Shiva is a week of story-telling.  To my mind, it is hard work.  You’re “on” from morning to night, entertaining the visitors, filling in the silences.  At some point, the stories take on an archetypal dimension.  With every retelling, they are refined, polished, imbued with Meaning.  If the visitors stay for a protracted time, there is the risk of telling the same stories toward the end of the visit that were recounted at the beginning.  And any jokes or exaggerations become set in stone, part of the permanent record.  The anecdotes become set pieces. 

An example:  My mother in law was a Holocaust survivor.  She and one of her four brothers were on the run through Poland during the Shoah.  They hid in farms and fields, eventually walking over snowy mountains to make their escape.  She had many close calls including bullets, typhus and curfew violations.  At the unveiling of my father in law’s double gravestone, she stopped to read the inscription on his stone, the left side of which was left blank for when her time was to come.  She noticed underneath the text, in the center of the stone, a circle drawn with barbed wire line within which were the words, “Holocaust Survivor.”   

“What’s this?” she asked.  “It signified that the Tatte was a survivor,” her son answered.  “Survivor?  He wasn’t a survivor,” she said.  “He escaped to the East.

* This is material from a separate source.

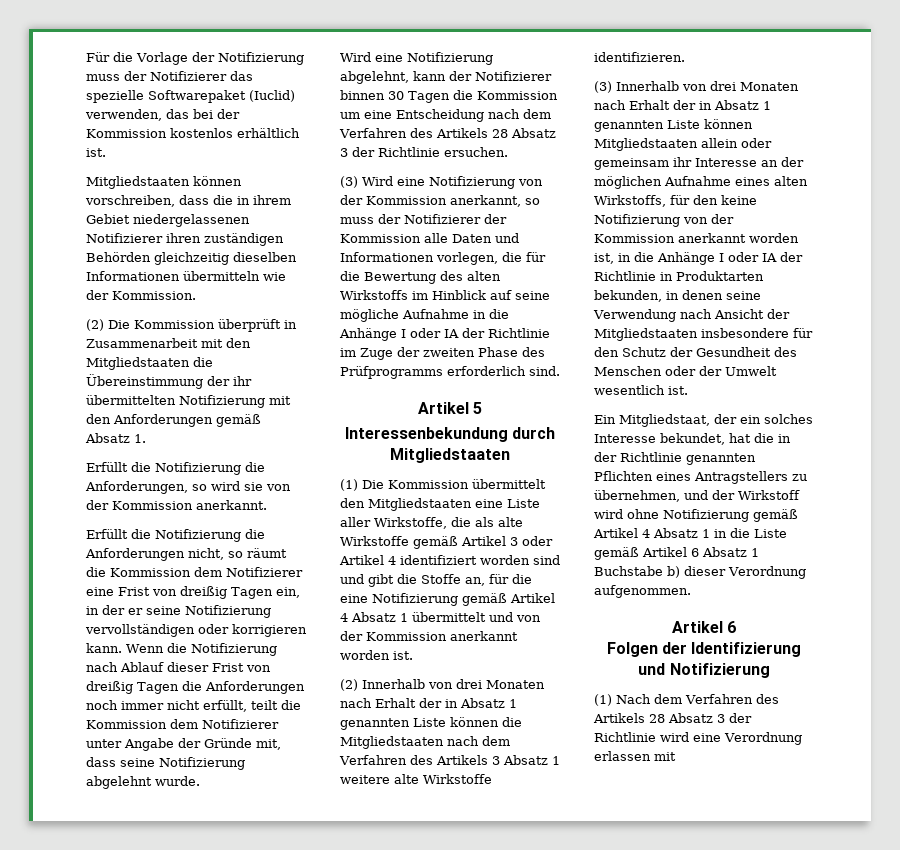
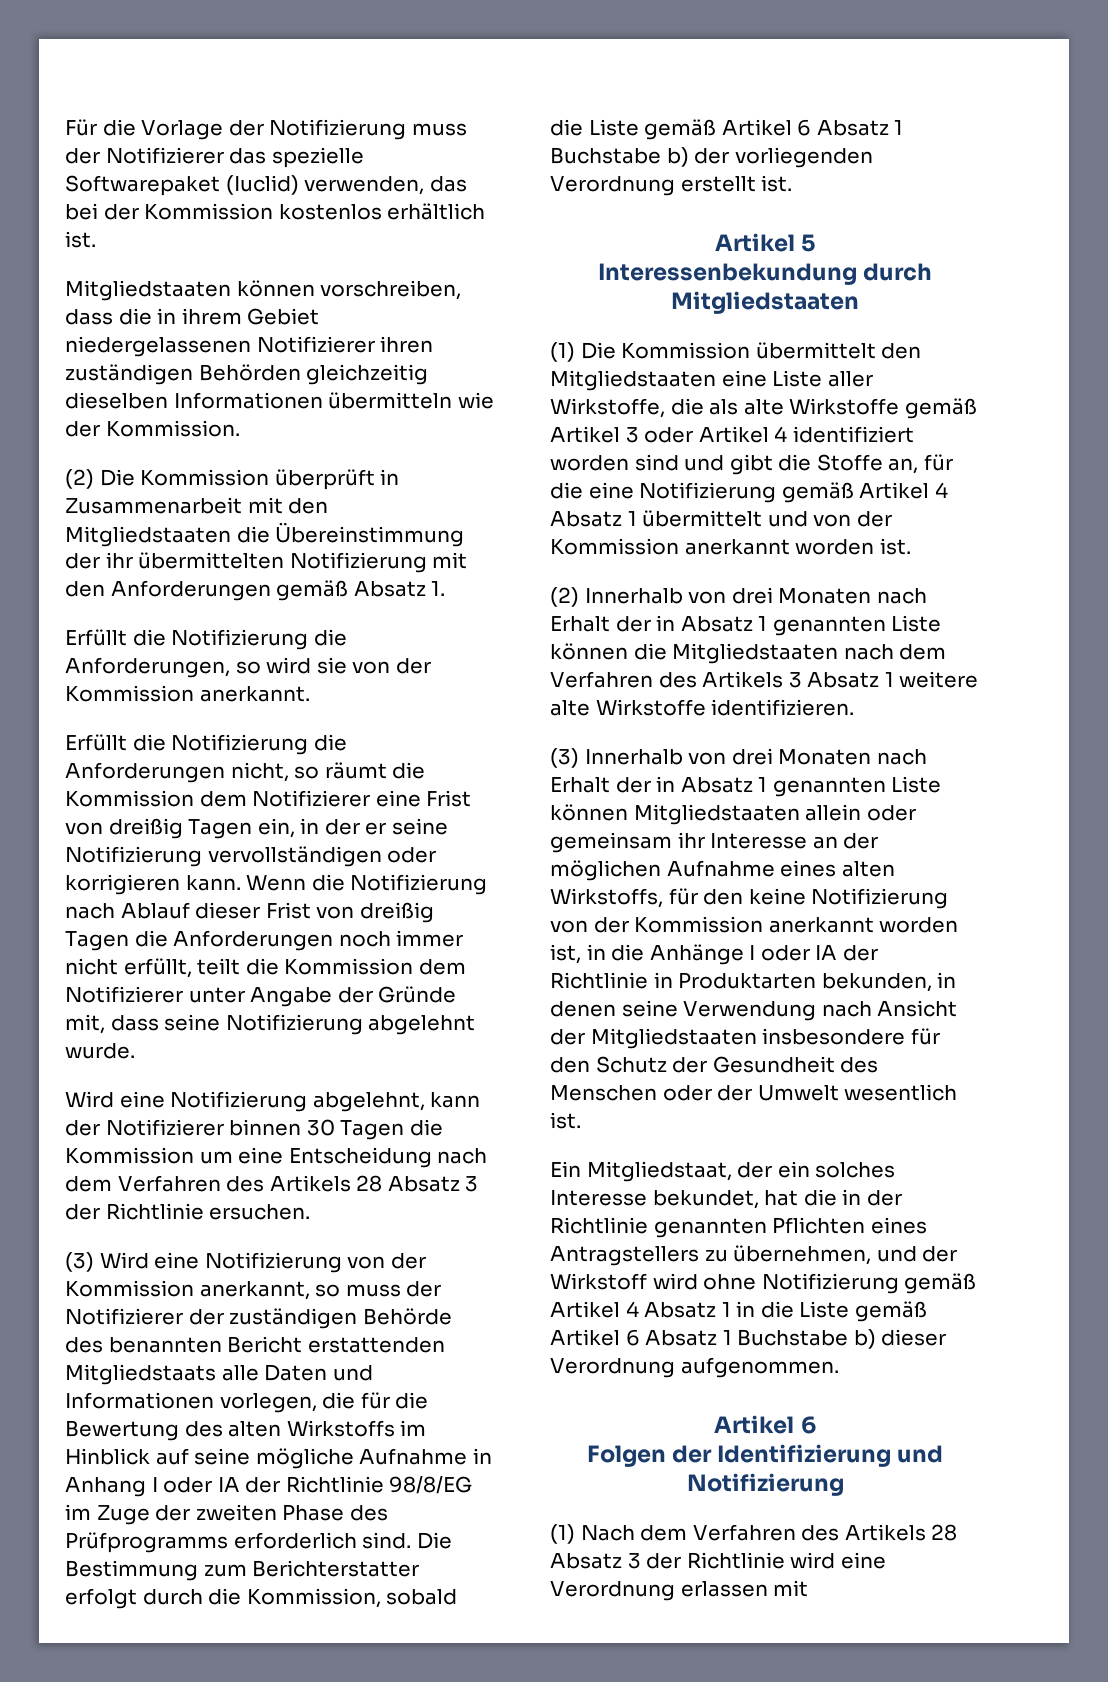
[340,234,421,243] Kommission -> [229,1308,452,1329] [65,1336,445,1353] [65,1364,216,1385] zuständigen Behörde des benannten Bericht erstattenden Mitgliedstaats
[489,309,509,319] [339,328,550,341] die Anhänge I oder IA der Richtlinie -> [65,1476,473,1497] Anhang I oder IA der Richtlinie 98/8/EG
(560, 371) none -> [416,1532,452,1549] [65,1560,420,1581] [65,1588,458,1609] [550,119,904,140] [550,147,873,168] [550,175,793,196] Die Bestimmung zum Berichterstatter erfolgt durch die Kommission, sobald die Liste gemäß Artikel 6 Absatz 1 Buchstabe b) der vorliegenden Verordnung erstellt ist.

He spent the War in Siberia and Tashkent selling cigarettes on the black market.”  “Okay, but it was not a walk in the park.  It was a very dangerous existence, starving on the streets, always one step ahead of the anti-Semitic mobs.”  “Oh, excuse me, it was chilly?  He was cold?  That's not a survivor.  I’m a survivor.  And even I had it better in labor camp than the others in concentration camp.”  “So you want us to remove it?”  “No, you’ll need it for when I’m there.”  “When it’s your time, we’ll just add an “s” to the symbol.”  “You will not.  There will be only one survivor in that grave and that will be me.” 

We told that story maybe every half hour, every time we talked to a fresh audience about how committed she was to the truth and nothing but.  There was no nuance or gray area when it came to adhering to the emes.  And then we would trot out that story as evidence that she was uncompromising in her integrity.

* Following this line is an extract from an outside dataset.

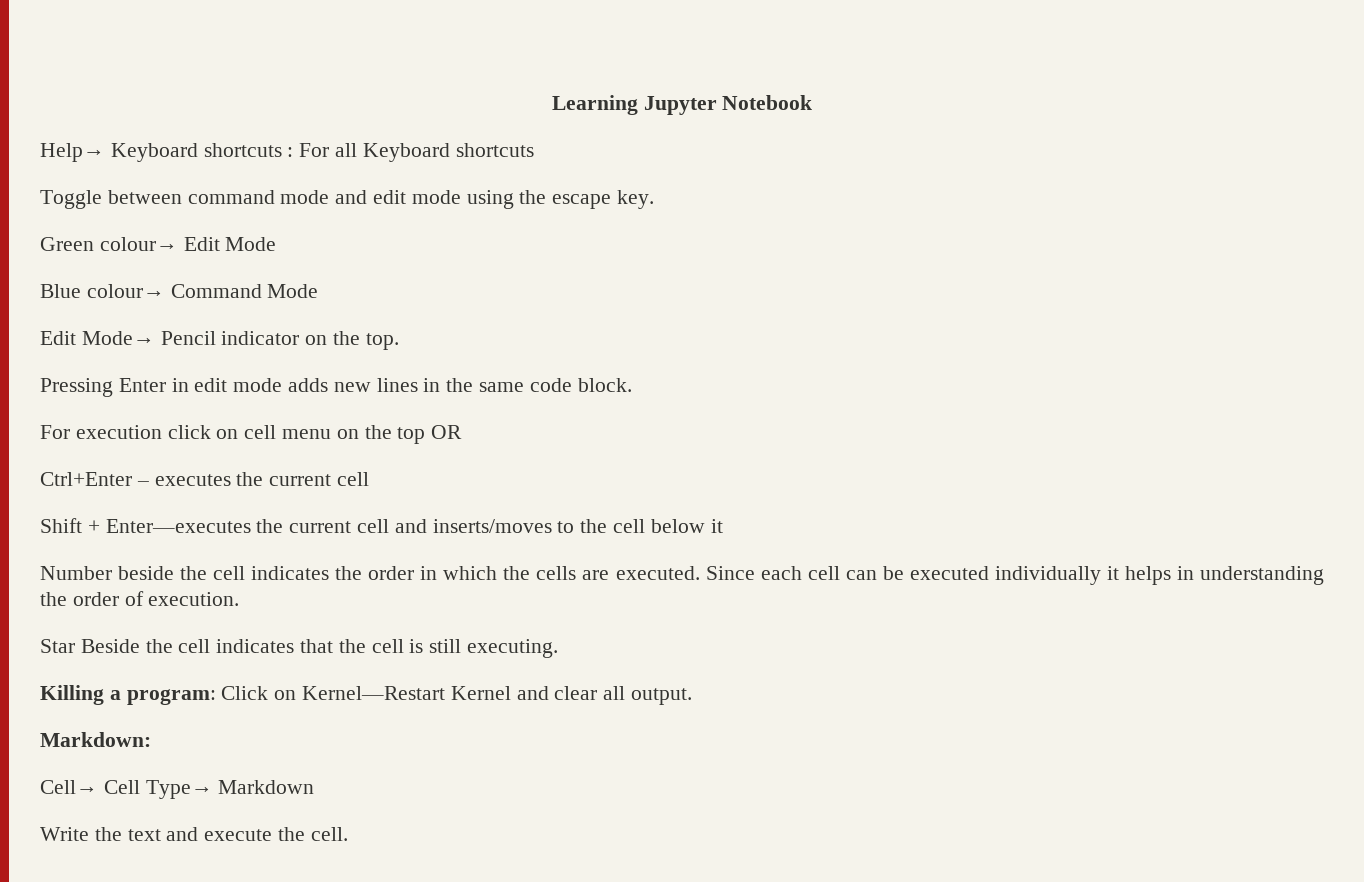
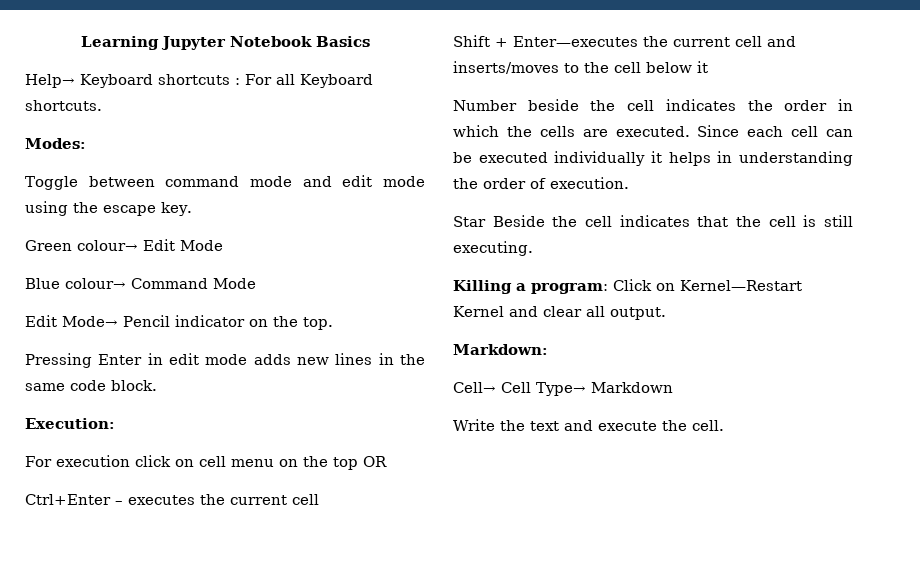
(813, 102) none -> [315,36,370,47] Basics
[455,143,534,157] shortcuts -> [25,100,102,111] [25,138,86,149] shortcuts. // Modes:
(632, 385) none -> [25,418,115,429] // Execution:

My father had a similar protracted, painful demise.  He died in stages, ravaged by diabetes.  He just about broke my heart in his last year when, as my kids were playing in the other room, he said, “We have to make the seating charts.”  “Which charts, Daddy?”  “For your wedding.  We really can’t wait any more.  It takes longer than you think to figure out who sits at which table.”  My brilliant, math whiz father was stuck in some long-ago place.

After he died, I was worried that I would remember him only as a cranky invalid, but as the years passed, my prankster, sports-obsessed, comedian of a father slowly overtook that other, morbid spectre.   I remembered the father who had a killer gift for mimicry.  He used to get up at 5:30 am and, in a perfect Polish accent, would call his best friend, Arnie, and say, “Mr. Wertheimer, this is the rabbi.  We need a tenth for minyan, right away!”  And Arnie would get to shul to find it locked and dark.  This worked a few times until Rabbi Bogner really did call one morning, and Arnie told him where to go, and it wasn’t to Heaven, thinking it was my Dad and he finally would not be fooled.

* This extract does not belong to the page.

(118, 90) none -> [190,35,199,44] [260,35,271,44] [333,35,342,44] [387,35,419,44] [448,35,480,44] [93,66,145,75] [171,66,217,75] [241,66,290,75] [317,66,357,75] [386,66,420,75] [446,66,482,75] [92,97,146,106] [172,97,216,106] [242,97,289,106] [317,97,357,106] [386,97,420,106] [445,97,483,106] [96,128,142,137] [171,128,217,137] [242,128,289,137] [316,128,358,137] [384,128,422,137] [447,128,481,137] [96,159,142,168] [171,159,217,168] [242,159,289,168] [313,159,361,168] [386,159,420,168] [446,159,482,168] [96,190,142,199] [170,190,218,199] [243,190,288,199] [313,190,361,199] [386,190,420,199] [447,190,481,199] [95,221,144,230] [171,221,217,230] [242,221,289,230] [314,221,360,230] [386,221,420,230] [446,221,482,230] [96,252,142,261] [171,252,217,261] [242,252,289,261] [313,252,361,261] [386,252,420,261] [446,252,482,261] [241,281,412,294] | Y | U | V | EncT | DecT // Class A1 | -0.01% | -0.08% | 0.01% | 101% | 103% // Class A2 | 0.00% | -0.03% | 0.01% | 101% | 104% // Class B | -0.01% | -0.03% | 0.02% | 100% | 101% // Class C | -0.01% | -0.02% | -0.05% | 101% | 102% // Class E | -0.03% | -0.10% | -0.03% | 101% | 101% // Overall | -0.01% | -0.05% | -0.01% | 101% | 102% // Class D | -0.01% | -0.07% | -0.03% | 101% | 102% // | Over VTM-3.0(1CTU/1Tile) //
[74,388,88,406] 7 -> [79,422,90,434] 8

I know that other people – many other people, I should say – have a better memory than do I.  But I still get the sense that after a time, our lives get compressed into a collection of scattered, isolated moments.   What is the lesson for me in all of this?  For one, there is the challenge to be mindfully present as much as possible so as to notice, capture and retain what is going on around me.  Also, to try to create enough meaningful, memorable instances which will add up to a more robust legacy than just, “Hey, remember the time….?”   I would like visitors to be able to answer, “Yes, I do remember.  I remember that and so much more.”